Arts and Letters Professor Vittorio Hösle Appointed to Pontifical Academy

Author: Carrie Gates

Vittorio Hösle Vittorio Hösle

Vittorio Hösle, Paul Kimball Professor of Arts and Letters at the University of Notre Dame, has been appointed by Pope Francis to the Pontifical Academy of Social Sciences.

“We were very gratified to learn of Professor Hösle’s appointment to this truly distinguished body,” said Rev. John I. Jenkins, C.S.C., Notre Dame’s president. “On behalf of the University, I congratulate Professor Hösle for this well-deserved and important recognition, and thank him for helping Notre Dame fulfill its mission of serving the Church through scholarship.”

The Pontifical Academy of Social Sciences was established by John Paul II to promote the study of the social sciences to aid the Church in the development of social doctrine. There are between 20 and 40 Pontifical Academicians worldwide from the fields of economics, sociology, law, and political science.

Significant Honor

“On the one hand, it is a great honor that members of the academy and his holiness respect what I’ve done academically,” Hösle says. “But for me it also means a great chance to learn more from my distinguished colleagues in the academy and from how the church formulates social doctrine.

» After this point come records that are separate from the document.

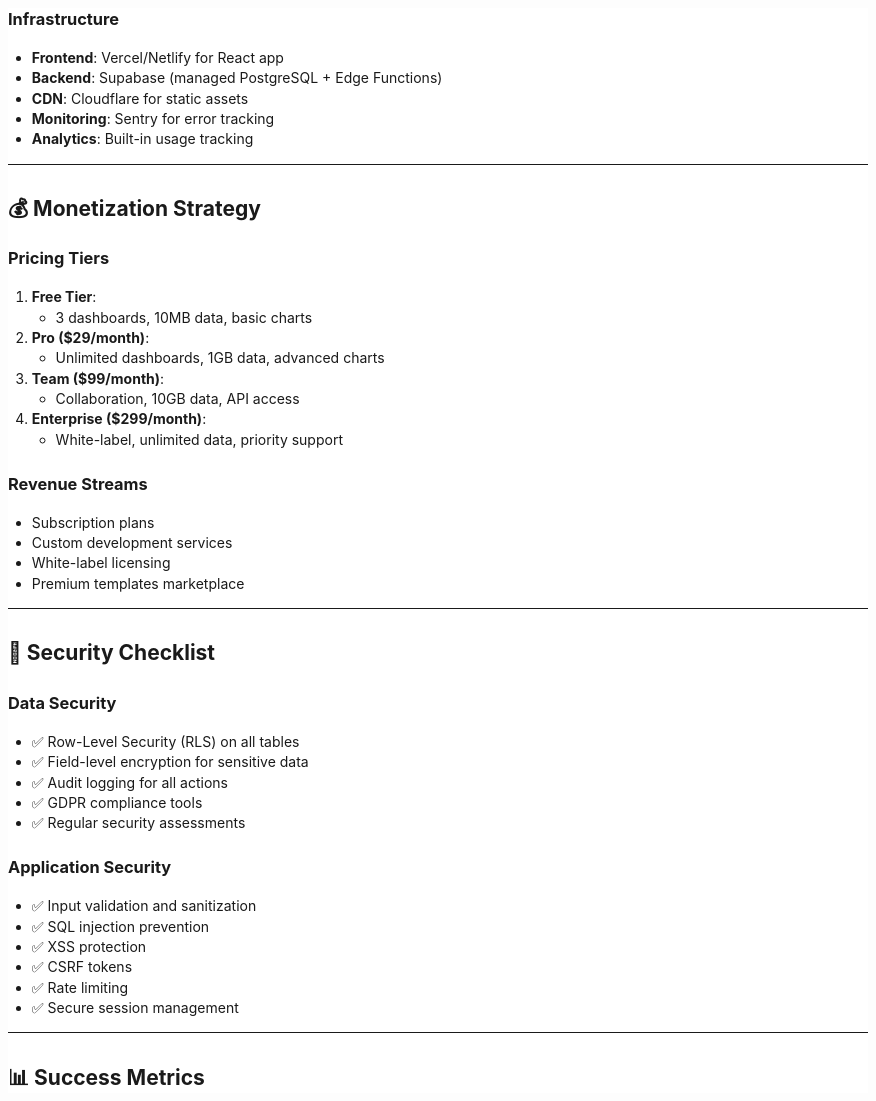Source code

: ### Infrastructure
- **Frontend**: Vercel/Netlify for React app
- **Backend**: Supabase (managed PostgreSQL + Edge Functions)
- **CDN**: Cloudflare for static assets
- **Monitoring**: Sentry for error tracking
- **Analytics**: Built-in usage tracking

---

## 💰 Monetization Strategy

### Pricing Tiers
1. **Free Tier**: 
   - 3 dashboards, 10MB data, basic charts
2. **Pro ($29/month)**:
   - Unlimited dashboards, 1GB data, advanced charts
3. **Team ($99/month)**:
   - Collaboration, 10GB data, API access
4. **Enterprise ($299/month)**:
   - White-label, unlimited data, priority support

### Revenue Streams
- Subscription plans
- Custom development services
- White-label licensing
- Premium templates marketplace

---

## 🔐 Security Checklist

### Data Security
- ✅ Row-Level Security (RLS) on all tables
- ✅ Field-level encryption for sensitive data
- ✅ Audit logging for all actions
- ✅ GDPR compliance tools
- ✅ Regular security assessments

### Application Security
- ✅ Input validation and sanitization
- ✅ SQL injection prevention
- ✅ XSS protection
- ✅ CSRF tokens
- ✅ Rate limiting
- ✅ Secure session management

---

## 📊 Success Metrics
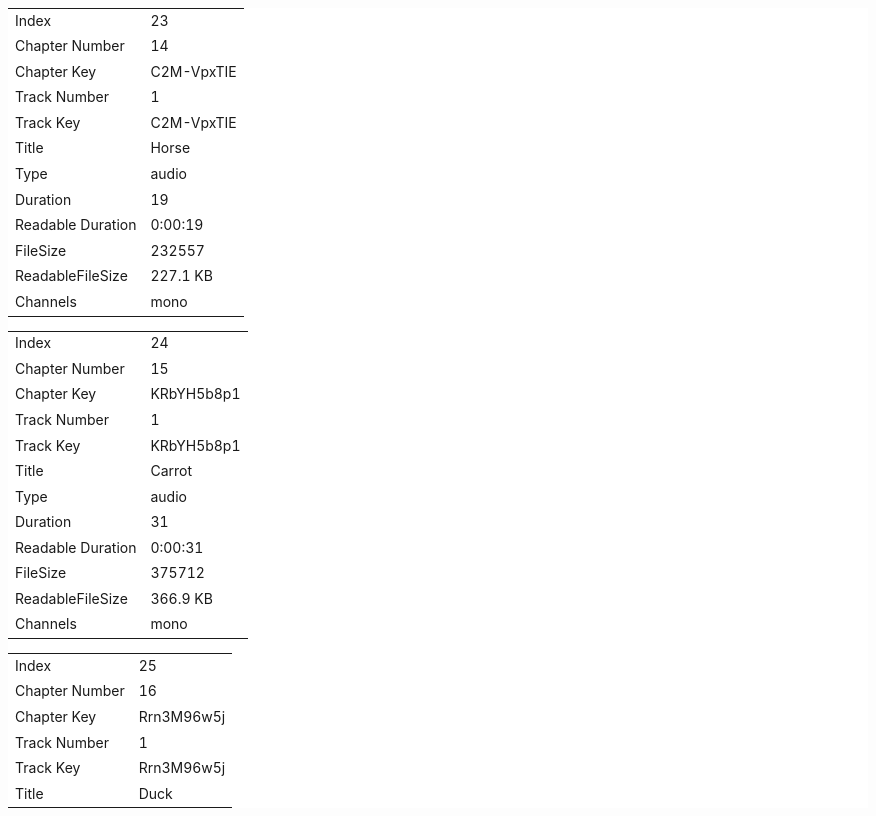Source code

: |  |  |
| - | - |
| Index | 23 |
| Chapter Number | 14 |
| Chapter Key | C2M-VpxTIE |
| Track Number | 1 |
| Track Key | C2M-VpxTIE |
| Title | Horse |
| Type | audio |
| Duration | 19 |
| Readable Duration | 0:00:19 |
| FileSize | 232557 |
| ReadableFileSize | 227.1 KB |
| Channels | mono |

|  |  |
| - | - |
| Index | 24 |
| Chapter Number | 15 |
| Chapter Key | KRbYH5b8p1 |
| Track Number | 1 |
| Track Key | KRbYH5b8p1 |
| Title | Carrot |
| Type | audio |
| Duration | 31 |
| Readable Duration | 0:00:31 |
| FileSize | 375712 |
| ReadableFileSize | 366.9 KB |
| Channels | mono |

|  |  |
| - | - |
| Index | 25 |
| Chapter Number | 16 |
| Chapter Key | Rrn3M96w5j |
| Track Number | 1 |
| Track Key | Rrn3M96w5j |
| Title | Duck |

“So it is both a recognition and an incentive to do my best and try to contribute and bring in my own expertise—which is philosophical rationality—into the debates in the academy.”

The Academy organizes an annual conference and workshops on specific themes, promotes scientific research, and publishes its deliberations and scientific papers. Upcoming events include a workshop on human trafficking and on environmental sustainability.

Distinguished Career

In the College of Arts and Letters, Hösle is a professor in the Department of German and Russian Languages and Literatures and has concurrent appointments in the Departments of Philosophy and Political Science. He was founding director of Notre Dame’s Institute for Advanced Study from 2008-2013.

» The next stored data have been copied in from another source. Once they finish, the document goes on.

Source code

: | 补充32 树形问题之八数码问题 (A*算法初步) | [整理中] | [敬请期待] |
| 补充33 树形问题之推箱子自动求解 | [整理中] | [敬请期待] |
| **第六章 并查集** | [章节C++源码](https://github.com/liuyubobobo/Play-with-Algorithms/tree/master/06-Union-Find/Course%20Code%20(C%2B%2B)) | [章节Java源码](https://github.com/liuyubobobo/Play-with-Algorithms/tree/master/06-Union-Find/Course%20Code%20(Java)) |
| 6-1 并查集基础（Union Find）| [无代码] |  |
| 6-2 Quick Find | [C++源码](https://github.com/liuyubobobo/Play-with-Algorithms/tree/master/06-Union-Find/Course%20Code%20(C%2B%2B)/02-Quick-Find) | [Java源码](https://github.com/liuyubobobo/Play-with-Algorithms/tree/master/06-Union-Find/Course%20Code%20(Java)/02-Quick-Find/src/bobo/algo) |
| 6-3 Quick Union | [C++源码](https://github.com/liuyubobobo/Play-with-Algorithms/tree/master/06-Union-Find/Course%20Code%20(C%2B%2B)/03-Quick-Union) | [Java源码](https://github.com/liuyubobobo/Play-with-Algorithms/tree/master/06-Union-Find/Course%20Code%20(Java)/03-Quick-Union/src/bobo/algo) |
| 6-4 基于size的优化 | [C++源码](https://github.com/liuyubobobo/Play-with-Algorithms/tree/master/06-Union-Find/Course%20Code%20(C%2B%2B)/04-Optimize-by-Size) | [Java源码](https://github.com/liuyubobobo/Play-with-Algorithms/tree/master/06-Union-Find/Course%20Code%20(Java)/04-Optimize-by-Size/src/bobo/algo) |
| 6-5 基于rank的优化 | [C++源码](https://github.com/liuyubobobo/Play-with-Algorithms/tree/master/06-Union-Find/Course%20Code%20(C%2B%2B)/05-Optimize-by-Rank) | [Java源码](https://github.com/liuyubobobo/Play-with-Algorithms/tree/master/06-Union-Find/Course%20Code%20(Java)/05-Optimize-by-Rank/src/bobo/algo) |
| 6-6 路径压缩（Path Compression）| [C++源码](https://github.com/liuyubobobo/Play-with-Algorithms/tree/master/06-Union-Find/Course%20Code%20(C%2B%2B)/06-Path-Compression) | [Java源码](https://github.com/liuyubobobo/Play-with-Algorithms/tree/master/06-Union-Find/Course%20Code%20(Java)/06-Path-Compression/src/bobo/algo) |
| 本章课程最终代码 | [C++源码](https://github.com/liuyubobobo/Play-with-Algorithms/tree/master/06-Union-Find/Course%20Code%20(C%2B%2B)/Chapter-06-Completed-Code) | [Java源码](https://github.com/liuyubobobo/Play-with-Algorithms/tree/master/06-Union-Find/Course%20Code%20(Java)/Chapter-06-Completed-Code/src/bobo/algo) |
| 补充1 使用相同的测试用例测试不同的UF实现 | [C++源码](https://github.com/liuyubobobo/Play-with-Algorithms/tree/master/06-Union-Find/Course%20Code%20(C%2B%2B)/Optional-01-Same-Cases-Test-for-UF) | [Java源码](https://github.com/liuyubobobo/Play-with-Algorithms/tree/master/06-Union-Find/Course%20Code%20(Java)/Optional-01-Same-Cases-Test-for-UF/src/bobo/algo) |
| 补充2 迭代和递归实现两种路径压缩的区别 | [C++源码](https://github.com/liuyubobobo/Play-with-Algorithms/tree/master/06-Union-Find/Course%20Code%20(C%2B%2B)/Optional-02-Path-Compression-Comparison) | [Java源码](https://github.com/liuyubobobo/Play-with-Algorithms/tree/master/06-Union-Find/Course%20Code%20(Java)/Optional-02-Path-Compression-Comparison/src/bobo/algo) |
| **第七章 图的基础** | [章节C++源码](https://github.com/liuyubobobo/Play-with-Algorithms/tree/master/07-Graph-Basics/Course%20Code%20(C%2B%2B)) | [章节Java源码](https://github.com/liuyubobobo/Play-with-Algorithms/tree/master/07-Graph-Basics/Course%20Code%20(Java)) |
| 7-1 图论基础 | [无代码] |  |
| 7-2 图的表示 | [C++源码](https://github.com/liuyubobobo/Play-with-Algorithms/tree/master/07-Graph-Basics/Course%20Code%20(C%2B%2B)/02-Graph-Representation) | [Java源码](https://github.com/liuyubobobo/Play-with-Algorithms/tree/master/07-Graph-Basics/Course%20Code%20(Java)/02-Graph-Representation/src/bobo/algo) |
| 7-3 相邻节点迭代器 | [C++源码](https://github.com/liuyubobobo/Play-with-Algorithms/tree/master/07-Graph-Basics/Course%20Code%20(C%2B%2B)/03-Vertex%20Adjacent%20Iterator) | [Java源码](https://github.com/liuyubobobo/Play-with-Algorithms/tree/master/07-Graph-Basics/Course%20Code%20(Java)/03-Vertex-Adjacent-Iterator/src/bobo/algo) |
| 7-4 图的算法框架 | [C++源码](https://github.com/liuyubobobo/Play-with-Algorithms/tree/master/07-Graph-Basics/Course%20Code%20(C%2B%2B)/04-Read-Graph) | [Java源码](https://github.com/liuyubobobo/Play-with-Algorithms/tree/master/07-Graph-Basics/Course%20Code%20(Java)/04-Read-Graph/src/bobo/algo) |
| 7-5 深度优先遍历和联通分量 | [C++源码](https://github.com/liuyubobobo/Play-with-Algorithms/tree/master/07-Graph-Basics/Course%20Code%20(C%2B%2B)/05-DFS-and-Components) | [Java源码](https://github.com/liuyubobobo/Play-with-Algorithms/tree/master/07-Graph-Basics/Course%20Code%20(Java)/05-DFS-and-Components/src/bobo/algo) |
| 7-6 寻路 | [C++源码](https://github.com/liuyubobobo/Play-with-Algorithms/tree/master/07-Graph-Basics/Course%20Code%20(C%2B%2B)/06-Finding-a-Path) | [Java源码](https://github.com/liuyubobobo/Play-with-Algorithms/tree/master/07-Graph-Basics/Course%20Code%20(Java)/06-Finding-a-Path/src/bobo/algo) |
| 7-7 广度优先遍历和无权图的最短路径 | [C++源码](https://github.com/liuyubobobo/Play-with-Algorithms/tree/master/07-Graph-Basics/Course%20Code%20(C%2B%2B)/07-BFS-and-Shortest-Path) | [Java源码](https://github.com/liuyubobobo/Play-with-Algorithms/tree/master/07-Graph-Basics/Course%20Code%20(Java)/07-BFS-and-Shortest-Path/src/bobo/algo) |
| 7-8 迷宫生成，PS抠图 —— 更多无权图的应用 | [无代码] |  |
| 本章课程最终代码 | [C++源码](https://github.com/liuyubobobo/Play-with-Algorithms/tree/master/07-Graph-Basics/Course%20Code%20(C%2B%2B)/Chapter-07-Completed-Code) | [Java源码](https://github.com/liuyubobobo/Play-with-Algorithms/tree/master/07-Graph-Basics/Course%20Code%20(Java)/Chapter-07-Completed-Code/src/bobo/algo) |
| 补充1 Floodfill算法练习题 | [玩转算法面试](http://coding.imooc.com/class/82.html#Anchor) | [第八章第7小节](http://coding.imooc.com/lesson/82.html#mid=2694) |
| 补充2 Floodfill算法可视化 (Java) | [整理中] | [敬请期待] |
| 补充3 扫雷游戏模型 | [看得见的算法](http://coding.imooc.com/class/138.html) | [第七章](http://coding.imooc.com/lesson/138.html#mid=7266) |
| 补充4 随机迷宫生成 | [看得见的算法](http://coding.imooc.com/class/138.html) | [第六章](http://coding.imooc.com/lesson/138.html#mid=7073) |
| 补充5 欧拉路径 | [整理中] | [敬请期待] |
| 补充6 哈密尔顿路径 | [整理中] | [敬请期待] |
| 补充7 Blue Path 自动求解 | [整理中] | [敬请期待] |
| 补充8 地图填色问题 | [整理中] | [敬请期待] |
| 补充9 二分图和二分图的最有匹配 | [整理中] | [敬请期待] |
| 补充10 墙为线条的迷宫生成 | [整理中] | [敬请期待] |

Hösle, who joined the University of Notre Dame in 1999, has received numerous prizes and awards, including the Fritz-Winter Prize of the Bavarian Academy of Sciences. He has had visiting professorships in many countries and a number of distinguished fellowships, including at the Institute for Advanced Study in Princeton, N.J.

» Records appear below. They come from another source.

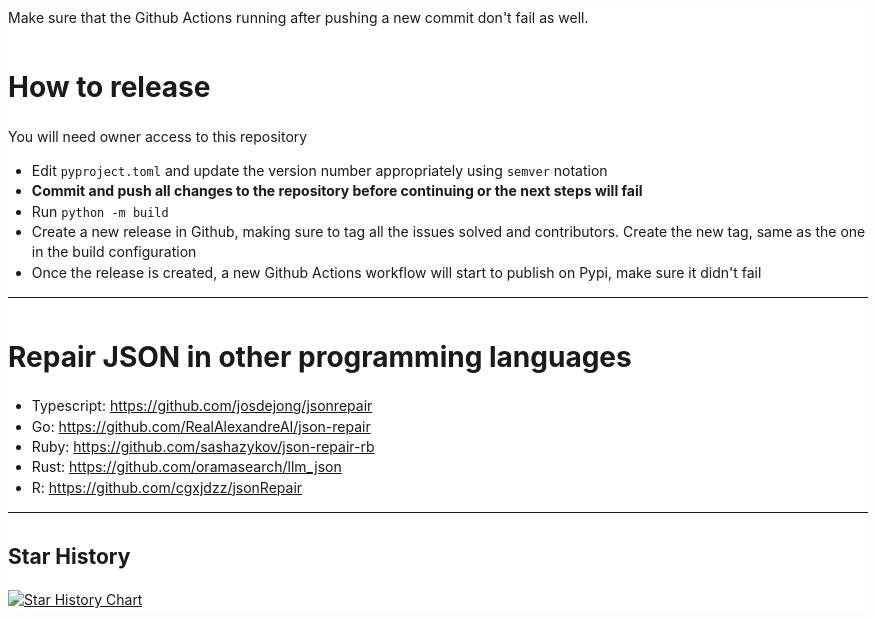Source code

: Make sure that the Github Actions running after pushing a new commit don't fail as well.

# How to release
You will need owner access to this repository
- Edit `pyproject.toml` and update the version number appropriately using `semver` notation
- **Commit and push all changes to the repository before continuing or the next steps will fail**
- Run `python -m build`
- Create a new release in Github, making sure to tag all the issues solved and contributors. Create the new tag, same as the one in the build configuration
- Once the release is created, a new Github Actions workflow will start to publish on Pypi, make sure it didn't fail
---
# Repair JSON in other programming languages
- Typescript: https://github.com/josdejong/jsonrepair
- Go: https://github.com/RealAlexandreAI/json-repair
- Ruby: https://github.com/sashazykov/json-repair-rb
- Rust: https://github.com/oramasearch/llm_json
- R: https://github.com/cgxjdzz/jsonRepair
---
## Star History

[![Star History Chart](https://api.star-history.com/svg?repos=mangiucugna/json_repair&type=Date)](https://star-history.com/#mangiucugna/json_repair&Date)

Hösle speaks seven languages fluently and is familiar with several more. “I think the question of moving between one language and another is a very important one in a globalized environment.

“It helps to understand a culture, if you can address it, read it, understand it in its own terms.”

Interdisciplinary Scholar

God as Reason, Hosle

Hösle has written or edited more than 30 books, which have been translated into 20 languages. His most recent publications include The Many Faces of Beauty, God as Reason: Essays in Philosophical Theology, and The Philosophical Dialogue: a Poetics and a Hermeneutics.

His next book, he says, will also focus on hermeneutics. “What are the criteria of valid and invalid interpretation?” he asks. “What allows us to say an interpretation of a text is correct?”

Looking ahead to his work with the Pontifical Academy, Hösle says that although he considers himself a “philosopher by training” and not a theologian, he sees “a certain convergence between what sound reason dictates and the teachings of Christian theology.

“In that sense, I have sympathy for the theological tradition,” he says, “and I think that in the long run, theology and philosophy will converge.”